Admiration Versus Devotion
It all comes full circle for the men. While they need to feel admired, women need to feel devoted to. That’s where I go back to the men needing that acceptance from others. This could actually be beneficial for a salon or booth renter when it comes to creating referral programs. If either another man or a woman is complimenting a guy on his look, he will most likely bask in that glow of admiration and try to take full credit for it all. Sorry guys, but we know how you work. A majority of men won’t pony up and reveal who has helped them achieve this or share where they go. BUT…if you give them a reason to (go back to the paragraph right above this where I show you how to make them feel appreciated), it may give them a reason to do a little name-dropping, and that means dropping your name.

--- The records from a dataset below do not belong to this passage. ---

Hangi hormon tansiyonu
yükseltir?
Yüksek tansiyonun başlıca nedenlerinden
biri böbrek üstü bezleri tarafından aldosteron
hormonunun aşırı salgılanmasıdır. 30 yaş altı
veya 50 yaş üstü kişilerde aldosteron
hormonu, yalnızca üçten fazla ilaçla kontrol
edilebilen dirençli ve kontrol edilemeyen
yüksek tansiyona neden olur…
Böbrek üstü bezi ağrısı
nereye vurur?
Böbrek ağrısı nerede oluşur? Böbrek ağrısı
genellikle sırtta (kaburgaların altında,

I’ve noticed this when I talk to women and I’m guilty of it myself. When someone compliments the cut, color or style, women often quickly reply with the name and/or salon name where they go and always say how long they’ve been a client. For instance, “Oh, you like my bangs? Thanks! Justine at Industrie Salon in Geneva cuts my hair. I’ve been going to her for probably 10 years now.” Why do we, as women, do that? Is it because we want to show how devoted we are to the person responsible for helping us look and feel good, and is it to also show how devoted they are to us? Definitely, something to ponder…
Approval Versus Validation
Men need to feel approval while women need to feel validated. I disagree with this one a little bit because I feel like both sexes require these emotions equally. I know personally I do, and I’ve felt both while receiving hair and makeup consultations. I stand firmly when I say that both men and women require that approval and support from their hairdresser, and the feeling of validation. And I feel like a great client consultation is when both of these emotions are met no matter what gender the client is sitting in your chair.
Encouragement Versus Reassurance
Lastly, John Gray touches on the notion that women need to feel reassured while men need to feel encouraged. Again, I don’t feel like these two emotions should be gender-specific, and that both encouragement and reassurance go hand-in-hand. We as humans require emotional support from our loved ones and our peers. When you don’t feel like you have someone backing and cheering your ideas, actions and outcomes, your self-confidence dwindles and you become an emotional pile of goo. That holds true with the relationship between a pro and his/her client. If you’re not encouraging and reassuring your clients, then why should they continue to sit in your chair? These two emotions should be felt from the moment they step into your salon space and well after they’ve paid and left.
So I want you to ask yourself this, “How am I meeting the emotional needs of my male clients, my female clients and my clients as a whole?” If you can’t answer these questions right off the bat, then it’s time to take stock and reassess your approach and strategies.